Mercury has an unusual composition: It seems to consist mostly of metal, which is otherwise common in the cores of planets. Also, Mercury's rocks are rich in volatile materials, which could not have formed as near to the Sun as Mercury is today (cf. https://www.ldeo.columbia.edu/news-events/messenger-data-reveals-evidence-ancient-carbon-rich-crust-mercury). Therefore, astronomers have conjectured that some cataclysmic event (eg. a collision) might have thrown Mercury closer to the Sun and ripped off most of its crust.
Now the question is: What became of the crust? And since the asteroid belt is not very rich in metal (or is it? Did I misunderstand?), I wonder whether its origin might have been said collision (probably with Mars, or possibly with Ceres).

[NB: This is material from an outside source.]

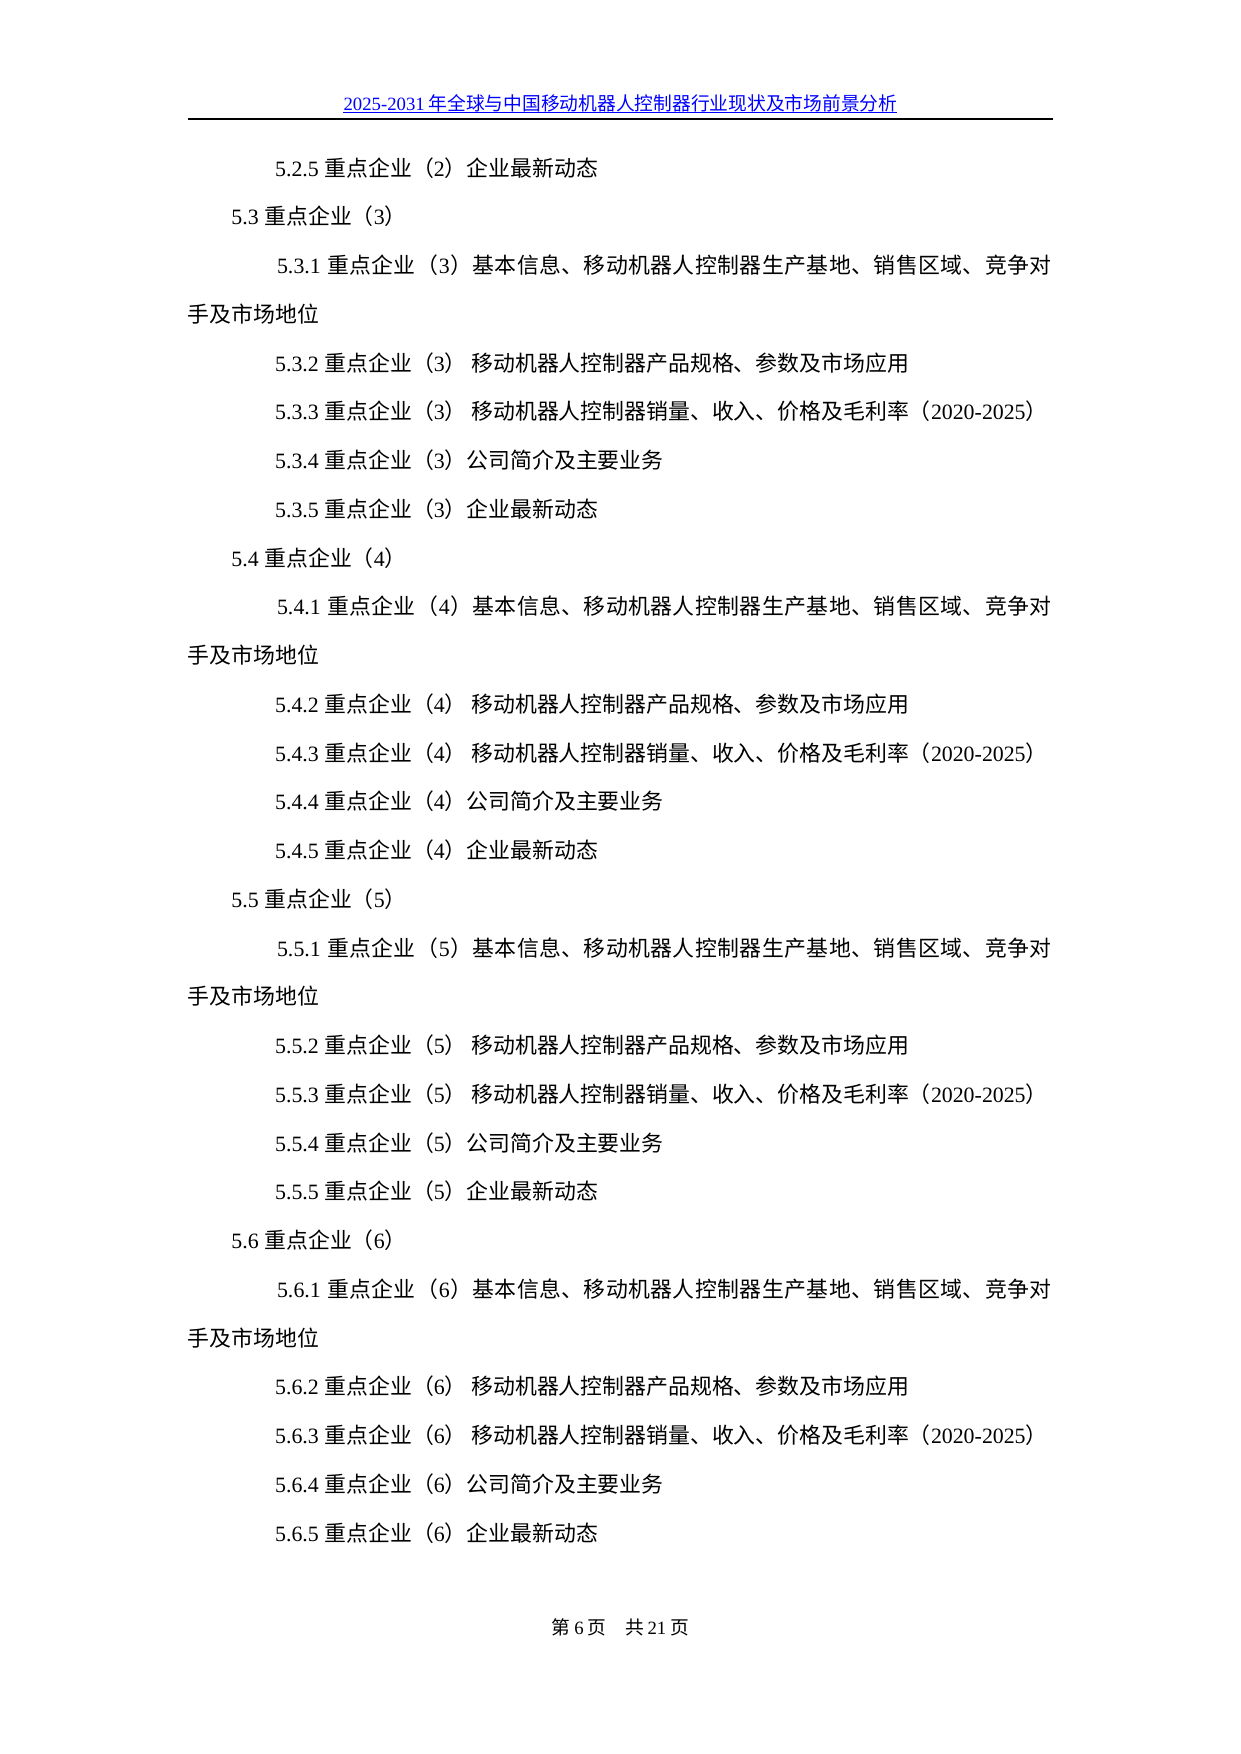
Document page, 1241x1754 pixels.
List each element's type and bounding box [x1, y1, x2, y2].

Also, the asteroid belt is rather carbon-rich, just like the remnant of Mercury's crust (https://progearthplanetsci.springeropen.com/articles/10.1186/s40645-019-0312-z). Coincidence?
Perhaps, one could even make sense of it from a physical perspective: Crust and mantle might have "repelled" each other, that is, by Newton's principle of contrary motion, the two would have travelled in different directions, Mercury inwards and the debree outwards. (EDIT: To clarify this point: An object might have hit primordial Mercury, causing its crust to separate from what's now Mercury, so the crust may have first pushed Mercury, and then seperated and went off in the opposite direction.)
Also, the mass of the asteroid belt is little enough so that all could have come from Mercury's former crust. Indeed, it totals roughly twice the mass of Pluto's moon Charon.